▶ [EXTRACT]:
»»

= Mr. Roboto Project =

Volunteer-run cooperative venue in Pittsburgh, Pennsylvania, US

The Mr. Roboto Project is a Do It Yourself (DIY) nonprofit volunteer-run cooperative venue and show space in Pittsburgh, Pennsylvania. Since the fall of 2011, it has been located at 5106 Penn Avenue. The structure of The Mr. Roboto Project was modeled partially after the 924 Gilman St club in Berkeley, CA, combined with elements of the East End Food Co-op in Pittsburgh, PA.

==Membership==
The cooperative runs on a membership basis, with its members responsible for the direction of the venue. A board of directors made of between 6-10 elected positions deals with the day-to-day operations. Any member over 18 is eligible to run for a position. Meetings are held once a month, with both members and non-members encouraged to attend. The shows at the venue are primarily booked by local bands and promoters. While there are a wide variety of different musical groups and stylings being presented, many could be placed under the general banner of "punk."

==Early history==
The beginnings of what would become the Mr. Roboto Project began in 1998. At that time there were few options for all-ages, DIY punk/hardcore/indie rock shows; most of the shows at that time were done in a handful of punk houses, most notably the Peach Pitt in South Oakland. The only consistent DIY venue was the Millvale Industrial Theater (MIT), which was outside the city limits. In 1998, the scene began to grow, the idea to create a collectively run venue in the spirit of 924 Gilman or ABC-No-Rio was hatched.

In January 1999, the first organizational meeting was held at the Peach Pitt. About 15-20 people showed up. At this meeting some of the basic structure of Roboto was formed including choosing to be set up as a cooperative with a Board of Directors rather than a strict collective. The original membership structure was decided at this meeting as well.

The name "Mr. Roboto's" was chosen as a working title. Several other ideas were originally tossed out, most having some local significance, such as "The Keystone Collective." However, in the end, most of these were poorly received by the group.

««

▶ [PROVIDED INFORMATION]:
»»

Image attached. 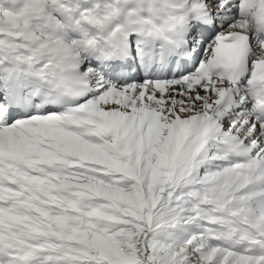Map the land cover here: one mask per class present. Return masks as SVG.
I'll return each mask as SVG.
<instances>
[{
	"label": "snow or ice",
	"instance_id": "1",
	"mask_svg": "<svg viewBox=\"0 0 264 264\" xmlns=\"http://www.w3.org/2000/svg\"><path fill=\"white\" fill-rule=\"evenodd\" d=\"M0 264H264V0H0Z\"/></svg>",
	"mask_w": 264,
	"mask_h": 264
}]
</instances>
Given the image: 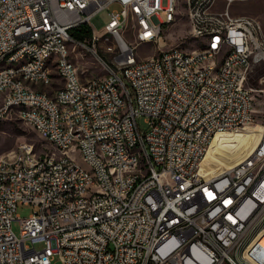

««

▶ [WRITTEN EXERCISE 1]:
In the article on the Mr. Roboto Project, turn the paragraph beginning "The cooperative runs on a membership basis" into a short bulleted list that keeps its main facts.
▶ [WRITTEN EXERCISE 2]:
Carry the article on the Mr. Roboto Project forward from its final sentence.

▶ [FINAL ANSWER 1]:
- Members run the cooperative and set the venue's direction.
- An elected board of 6-10 directors handles day-to-day operations.
- Any member over 18 can run for the board.
- Monthly meetings are open to members and non-members.
- Local bands and promoters book most shows.
- The acts vary widely, but many fall under the general heading of "punk."

▶ [FINAL ANSWER 2]:
Over the coming months the group began a search for a location but had very little luck until late summer. During the previous year there had been a string of shows held at the Move Studio, a dance studio located in the borough of Wilkinsburg, just outside Pittsburgh's East End. Roboto checked out the two neighboring buildings to the Move Studio and was on the verge of signing a rent-to-own agreement for the building directly next door. At this time, the owner of the Move Studio expressed concern that noise from Roboto's shows would interfere with her dance studio. She recommended that the group contact the Wilkinsburg Chamber of Commerce to learn about other properties available in the area. This led to the group meeting up with Mark Smith, the head of the local Chamber of Commerce, and checking out an empty storefront location at 722 Wood Street.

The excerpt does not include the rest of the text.